# Comment utiliser une scanner avec Time capsule



## JEANCOUDERT (11 Janvier 2010)

Bonjour a tous,
Je suis un nouvel arrivant dans ce forum et j'ai très peu l'habitude de ce genre de support. Voila je me présente, je suis un nouveau venu dans le monde Mac et j'aimerais savoir si quelqu'un parmi vous a déjà utiliser un Time Capsule pour y connecter un imprimante multifonction (Imprimante+Scanner). Si tel est le cas, est-il possible d'utiliser et de configurer le scanner sur le Mac? Si oui comment? Pour info la fonction imprimante avec "Bonjour" marche très bien pour tous les PCs(XP) et le Mac en réseau filaire et Wifi. Merci d'avance pour vos réponses et en espérant avoir posté ceci au bonne endroit...
Salut a tous


----------



## r e m y (11 Janvier 2010)

Le port usb des bornes Airport (Airport extreme, Airport Express, TimeCapsule) peuvent recevoir une imprimante usb, mais seule la fonction d'impression est gérée.


----------



## theangeloflove (11 Janvier 2010)

## Consignes de l'exercice
D'après le texte choisi, quelle fonction d'une imprimante USB reliée au port USB d'une borne AirPort est prise en charge ? Le matériel qui suit n'a aucun lien avec le texte choisi.

## Matériel présenté
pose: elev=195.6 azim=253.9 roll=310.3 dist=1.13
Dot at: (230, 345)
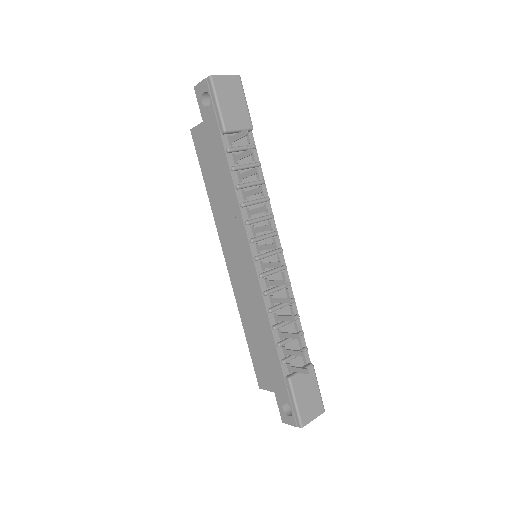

==

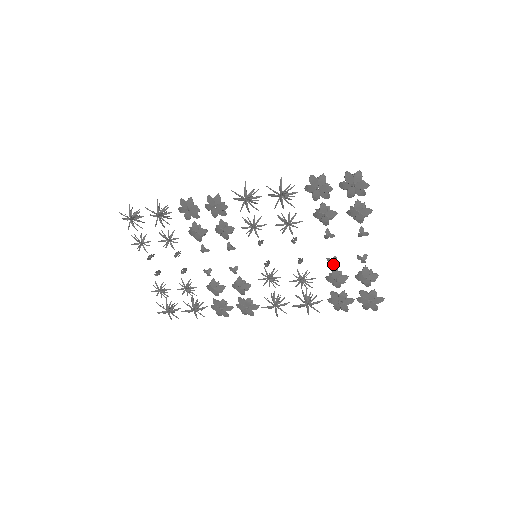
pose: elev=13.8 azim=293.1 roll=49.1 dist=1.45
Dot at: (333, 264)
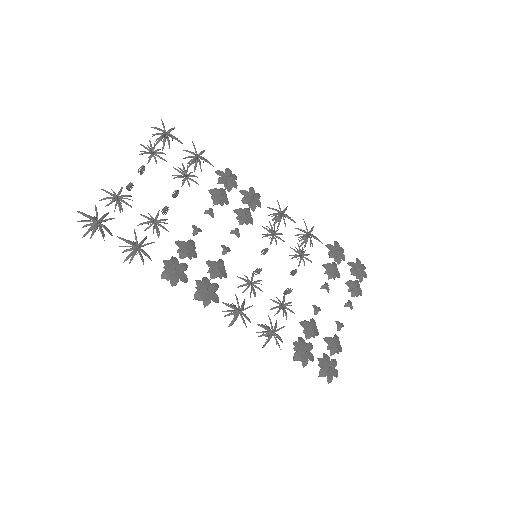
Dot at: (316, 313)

## Solution du problème
Seule la fonction d'impression est prise en charge.